Pakistan’s Transgender, Third Gender People Win Monumental Civil Rights Victory

Pakistan’s Transgender, Third Gender People Win Monumental Civil Rights Victory

Pakistan’s National Assembly approved a bill Tuesday that will grant transgender and khawaja sira or third gender people in the country sweeping legal equalities and protections that activists say are “unprecedented” and “will go towards paving the way for betterment of the community.”

“This is a very happy day for everyone,” Bindiya Rana, a prominent transgender activist, told geo.tv Tuesday. “The hard work of all khawaja sirahs has come to fruition today… continuous campaigning for equal rights has helped the country achieve this milestone.”

Khawaja sira is a third gender in some South Asian societies, including India and Pakistan. They are more popularly known abroad as Hijras, although Pakistanis say this is an offensive term.

Syed Naveed Qamar of the Pakistan Peoples Party championed the Transgender Persons (Protection of Rights) Bill 2018 in the National Assembly. The bill passed the Senate in March. Now, all that stands in the way of the bill becoming a law is the signature of Pakistani President Mamnoon Hussain. Hussain has 10 days to decide to veto or sign the bill or it will automatically become law.
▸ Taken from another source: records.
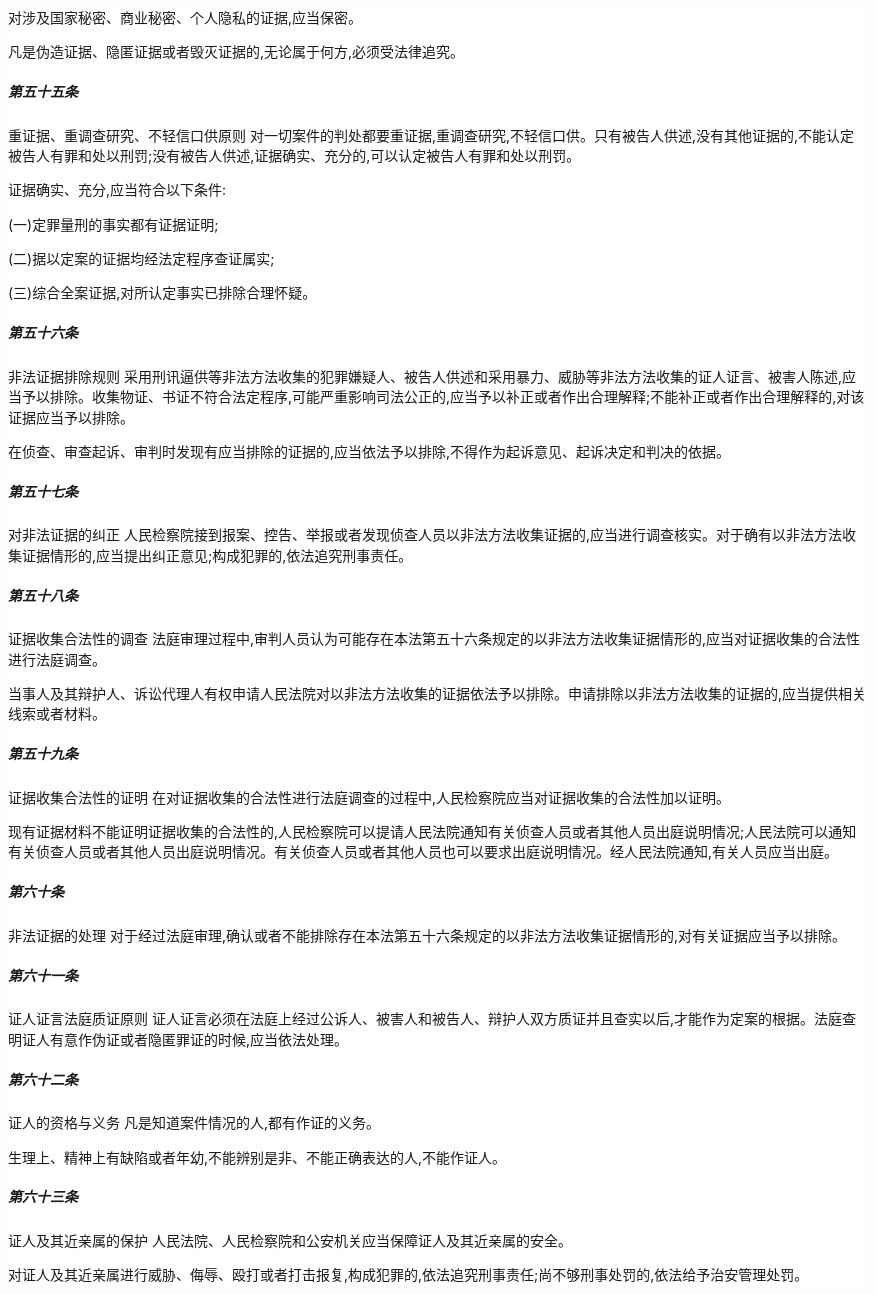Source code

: 对涉及国家秘密、商业秘密、个人隐私的证据,应当保密。

凡是伪造证据、隐匿证据或者毁灭证据的,无论属于何方,必须受法律追究。

##### 第五十五条

 重证据、重调查研究、不轻信口供原则 对一切案件的判处都要重证据,重调查研究,不轻信口供。只有被告人供述,没有其他证据的,不能认定被告人有罪和处以刑罚;没有被告人供述,证据确实、充分的,可以认定被告人有罪和处以刑罚。

证据确实、充分,应当符合以下条件:

(一)定罪量刑的事实都有证据证明;

(二)据以定案的证据均经法定程序查证属实;

(三)综合全案证据,对所认定事实已排除合理怀疑。

##### 第五十六条

 非法证据排除规则 采用刑讯逼供等非法方法收集的犯罪嫌疑人、被告人供述和采用暴力、威胁等非法方法收集的证人证言、被害人陈述,应当予以排除。收集物证、书证不符合法定程序,可能严重影响司法公正的,应当予以补正或者作出合理解释;不能补正或者作出合理解释的,对该证据应当予以排除。

在侦查、审查起诉、审判时发现有应当排除的证据的,应当依法予以排除,不得作为起诉意见、起诉决定和判决的依据。

##### 第五十七条

 对非法证据的纠正 人民检察院接到报案、控告、举报或者发现侦查人员以非法方法收集证据的,应当进行调查核实。对于确有以非法方法收集证据情形的,应当提出纠正意见;构成犯罪的,依法追究刑事责任。

##### 第五十八条

 证据收集合法性的调查 法庭审理过程中,审判人员认为可能存在本法第五十六条规定的以非法方法收集证据情形的,应当对证据收集的合法性进行法庭调查。

当事人及其辩护人、诉讼代理人有权申请人民法院对以非法方法收集的证据依法予以排除。申请排除以非法方法收集的证据的,应当提供相关线索或者材料。

##### 第五十九条

 证据收集合法性的证明 在对证据收集的合法性进行法庭调查的过程中,人民检察院应当对证据收集的合法性加以证明。

现有证据材料不能证明证据收集的合法性的,人民检察院可以提请人民法院通知有关侦查人员或者其他人员出庭说明情况;人民法院可以通知有关侦查人员或者其他人员出庭说明情况。有关侦查人员或者其他人员也可以要求出庭说明情况。经人民法院通知,有关人员应当出庭。

##### 第六十条

 非法证据的处理 对于经过法庭审理,确认或者不能排除存在本法第五十六条规定的以非法方法收集证据情形的,对有关证据应当予以排除。

##### 第六十一条

 证人证言法庭质证原则 证人证言必须在法庭上经过公诉人、被害人和被告人、辩护人双方质证并且查实以后,才能作为定案的根据。法庭查明证人有意作伪证或者隐匿罪证的时候,应当依法处理。

##### 第六十二条

 证人的资格与义务 凡是知道案件情况的人,都有作证的义务。

生理上、精神上有缺陷或者年幼,不能辨别是非、不能正确表达的人,不能作证人。

##### 第六十三条

 证人及其近亲属的保护 人民法院、人民检察院和公安机关应当保障证人及其近亲属的安全。

对证人及其近亲属进行威胁、侮辱、殴打或者打击报复,构成犯罪的,依法追究刑事责任;尚不够刑事处罚的,依法给予治安管理处罚。

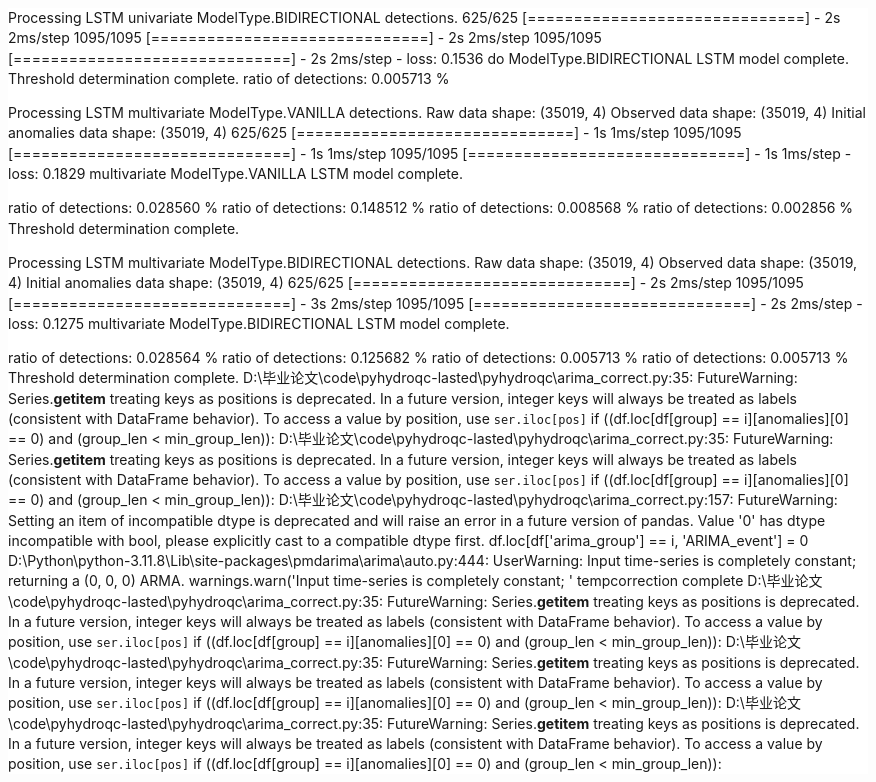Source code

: Processing LSTM univariate ModelType.BIDIRECTIONAL detections.
625/625 [==============================] - 2s 2ms/step
1095/1095 [==============================] - 2s 2ms/step
1095/1095 [==============================] - 2s 2ms/step - loss: 0.1536
do ModelType.BIDIRECTIONAL LSTM model complete.
Threshold determination complete.
ratio of detections: 0.005713 %

Processing LSTM multivariate ModelType.VANILLA detections.
Raw data shape: (35019, 4)
Observed data shape: (35019, 4)
Initial anomalies data shape: (35019, 4)
625/625 [==============================] - 1s 1ms/step
1095/1095 [==============================] - 1s 1ms/step
1095/1095 [==============================] - 1s 1ms/step - loss: 0.1829
multivariate ModelType.VANILLA LSTM model complete.

ratio of detections: 0.028560 %
ratio of detections: 0.148512 %
ratio of detections: 0.008568 %
ratio of detections: 0.002856 %
Threshold determination complete.

Processing LSTM multivariate ModelType.BIDIRECTIONAL detections.
Raw data shape: (35019, 4)
Observed data shape: (35019, 4)
Initial anomalies data shape: (35019, 4)
625/625 [==============================] - 2s 2ms/step
1095/1095 [==============================] - 3s 2ms/step
1095/1095 [==============================] - 2s 2ms/step - loss: 0.1275
multivariate ModelType.BIDIRECTIONAL LSTM model complete.

ratio of detections: 0.028564 %
ratio of detections: 0.125682 %
ratio of detections: 0.005713 %
ratio of detections: 0.005713 %
Threshold determination complete.
D:\毕业论文\code\pyhydroqc-lasted\pyhydroqc\arima_correct.py:35: FutureWarning: Series.__getitem__ treating keys as positions is deprecated. In a future version, integer keys will always be treated as labels (consistent with DataFrame behavior). To access a value by position, use `ser.iloc[pos]`
  if ((df.loc[df[group] == i][anomalies][0] == 0) and (group_len < min_group_len)):
D:\毕业论文\code\pyhydroqc-lasted\pyhydroqc\arima_correct.py:35: FutureWarning: Series.__getitem__ treating keys as positions is deprecated. In a future version, integer keys will always be treated as labels (consistent with DataFrame behavior). To access a value by position, use `ser.iloc[pos]`
  if ((df.loc[df[group] == i][anomalies][0] == 0) and (group_len < min_group_len)):
D:\毕业论文\code\pyhydroqc-lasted\pyhydroqc\arima_correct.py:157: FutureWarning: Setting an item of incompatible dtype is deprecated and will raise an error in a future version of pandas. Value '0' has dtype incompatible with bool, please explicitly cast to a compatible dtype first.
  df.loc[df['arima_group'] == i, 'ARIMA_event'] = 0
D:\Python\python-3.11.8\Lib\site-packages\pmdarima\arima\auto.py:444: UserWarning: Input time-series is completely constant; returning a (0, 0, 0) ARMA.
  warnings.warn('Input time-series is completely constant; '
tempcorrection complete
D:\毕业论文\code\pyhydroqc-lasted\pyhydroqc\arima_correct.py:35: FutureWarning: Series.__getitem__ treating keys as positions is deprecated. In a future version, integer keys will always be treated as labels (consistent with DataFrame behavior). To access a value by position, use `ser.iloc[pos]`
  if ((df.loc[df[group] == i][anomalies][0] == 0) and (group_len < min_group_len)):
D:\毕业论文\code\pyhydroqc-lasted\pyhydroqc\arima_correct.py:35: FutureWarning: Series.__getitem__ treating keys as positions is deprecated. In a future version, integer keys will always be treated as labels (consistent with DataFrame behavior). To access a value by position, use `ser.iloc[pos]`
  if ((df.loc[df[group] == i][anomalies][0] == 0) and (group_len < min_group_len)):
D:\毕业论文\code\pyhydroqc-lasted\pyhydroqc\arima_correct.py:35: FutureWarning: Series.__getitem__ treating keys as positions is deprecated. In a future version, integer keys will always be treated as labels (consistent with DataFrame behavior). To access a value by position, use `ser.iloc[pos]`
  if ((df.loc[df[group] == i][anomalies][0] == 0) and (group_len < min_group_len)):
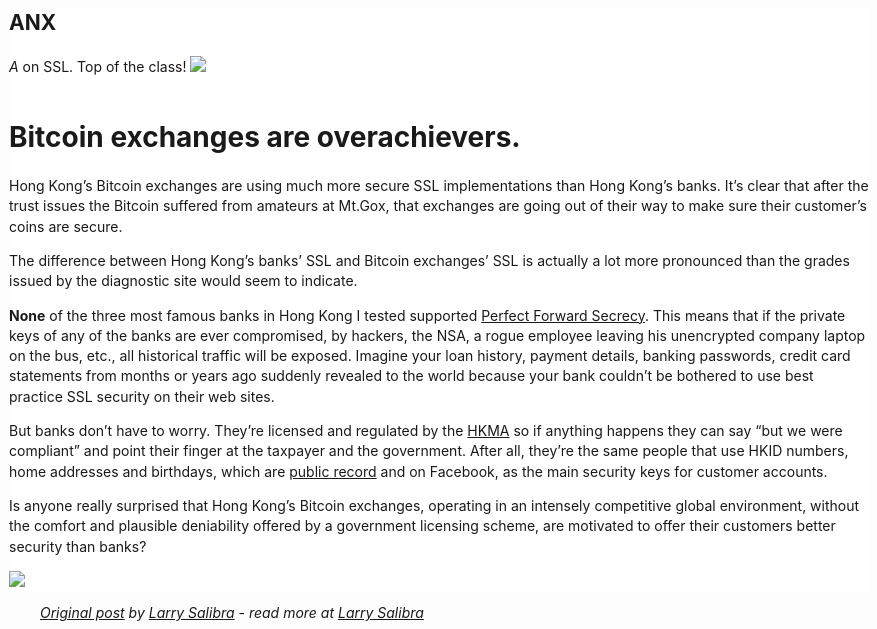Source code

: <h2>ANX</h2>

<p><em>A</em> on SSL. Top of the class!
<a href="https://www.larrysalibra.com/images/2014/04/anx_ssl.png"><img class="center" src="https://www.larrysalibra.com/images/2014/04/anx_ssl.png" width="500" style=""></a></p>

<h1>Bitcoin exchanges are overachievers.</h1>

<p>Hong Kong&#8217;s Bitcoin exchanges are using much more secure SSL implementations than Hong Kong&#8217;s banks.  It&#8217;s clear that after the trust issues the Bitcoin suffered from amateurs at Mt.Gox, that exchanges are going out of their way to make sure their customer&#8217;s coins are secure.</p>

<p>The difference between Hong Kong&#8217;s banks&#8217; SSL and Bitcoin exchanges&#8217; SSL is actually a lot more pronounced than the grades issued by the diagnostic site would seem to indicate.</p>

<p><strong>None</strong> of the three most famous banks in Hong Kong I tested supported <a href="https://en.wikipedia.org/wiki/Perfect_forward_secrecy">Perfect Forward Secrecy</a>.  This means that if the private keys of any of the banks are ever compromised, by hackers, the NSA, a rogue employee leaving his unencrypted company laptop on the bus, etc., all historical traffic will be exposed. Imagine your loan history, payment details, banking passwords, credit card statements from months or years ago suddenly revealed to the world because your bank couldn&#8217;t be bothered to use best practice SSL security on their web sites.</p>

<p>But banks don&#8217;t have to worry. They&#8217;re licensed and regulated by the <a href="http://www.hkma.gov.hk/">HKMA</a> so if anything happens they can say &#8220;but we were compliant&#8221; and point their finger at the taxpayer and the government. After all, they&#8217;re the same people that use HKID numbers, home addresses and birthdays, which are <a href="http://www.businessweek.com/articles/2013-03-07/hong-kongs-corporate-directors-want-some-privacy">public record</a> and on Facebook, as the main security keys for customer accounts.</p>

<p>Is anyone really surprised that Hong Kong&#8217;s Bitcoin exchanges, operating in an intensely competitive global environment, without the comfort and plausible deniability offered by a government licensing scheme, are motivated to offer their customers better security than banks?</p><div class="author">
  <img src="http://www.larrysalibra.com/images/custom/larry.png" style="width: 96px; height: 96;">
  <span style="position: absolute; padding: 32px 15px;">
    <i><a href="https://www.larrysalibra.com/2014/04/09/bitcoin-exchanges-ssl-more-secure-than-banks/">Original post</a> by <a href="http://twitter.com/larrysalibra">Larry Salibra</a> - read more at <a href="https://www.larrysalibra.com/">Larry Salibra</a></i>
  </span>
</div>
The protections the bill provides are numerous and include the ability to obtain a driver’s license and passport; the option to change one’s gender in National Database and Registration Authority (Nadra) records; the prohibition of harassment at home and in public; protection from discrimination by educational institutions, employers, health and trade services, as well as on public transportation and in buying, selling or renting property; equal right to the inheritance of property; the right to vote in elections for all levels of government and equal right to pursue public office; separate rooms for detainment in jails; government-established “safe houses” that will provide medical and educational facilities and psychological counseling; and a government promise to ensure equal employment opportunities. In addition, a penalty of 50,000 rupees ($432) will be issued to people who force trans people to beg.

Kami Sid, a transgender activist who is also Pakistan’s first trans model, told Images Tuesday, “This bill is a collective approach of the people and it’s a wonderful move. It talks about important issues concerning the trans community and highlights their inclusiveness in society.”

“I want this to be remembered each year as National Trans Day,” she said. “We’ve been a neglected minority for so long but we’re now proving that we can do so much for ourselves. We’ll see more success stories in the future.”

Marvia Malik, Pakistan’s first transgender news anchor, who is also a civil rights activist and proponent of the bill, told Images in a March spotlight interview on her career that trans and khawaja sira people “are forced to dance and beg because they have no other means to make ends meet. When they are shunned by families, they have nowhere else to go. My trans friends who have masters degrees don’t have jobs which is why they end up on streets or become sex workers. This is why I want to push for a law so a transgender, if disowned, can make a living out of the share in property.”

Another activist, Mehlab Jameel, from the NGO Naz Pakistan, told Images they were “still in a state of disbelief.” They noted the alliance of groups and organizations that had their input in the bill and made this victory possible.

“I am very happy and thankful to the parliamentarians who took this initiative forward,” they told Images. “This was a collective effort of the community and its wonderful allies, specially Feminist Collective. The bill incorporated input from all stakeholders from diverse backgrounds and went through a long and stringent process. This bill is unprecedented in its nature and will go towards paving the way for betterment of the community.”

“We are making history,” they said. Jameel also noted in a later tweet how this was also “the beginning of the undoing of history, of colonial regimes of legality.” Some of the most virulently anti-LGBTQ laws in South Asia date to the Indian and Pakistani Penal Codes of 1860, imposed by the British Empire, which ruled the region until 1947. It equated same-gender love (and equates trans people with their biological reproductive organs) with bestiality and pedophilia and prescribed horrific punishments that included lashing and death by stoning.

However, the bill’s passage comes too late for Muni, a trans woman who was murdered May 4 in the northwestern Khyber Pakhtunkhwa province. Human Rights Watch reported at the time that Muni was shot after she was unable to produce change for a 1,000 rupee note to be used to “shower” transgender dancers at a wedding. She was the fourth trans person killed in Pakistan this year and the 57th since 2015, according to data collected by HRW.

Last year, Pakistan’s Azcorp Entertainment joined the cultural struggle against transphobia, announcing it was launching a new comic book, “Basila & the Street Crew,” that tells the story of a young orphaned girl who is raised by a transgender woman. Co-creator Anain Shaikh noted, “I wanted the transgender characters to be ‘normal’ and not caricatures… I didn’t want any stereotypical moves or looks for them. That would defeat the purpose, if they are sort of funny. To counter that, we delved into their personality,” Images reported last August.

In addition, Lahore recently established an old-age home for the city’s large transgender community, which is reckoned to be above 10,000 people, the Tribune Express reported April 30. The facility will provide housing and medical care for Lahore’s elderly trans community free of charge.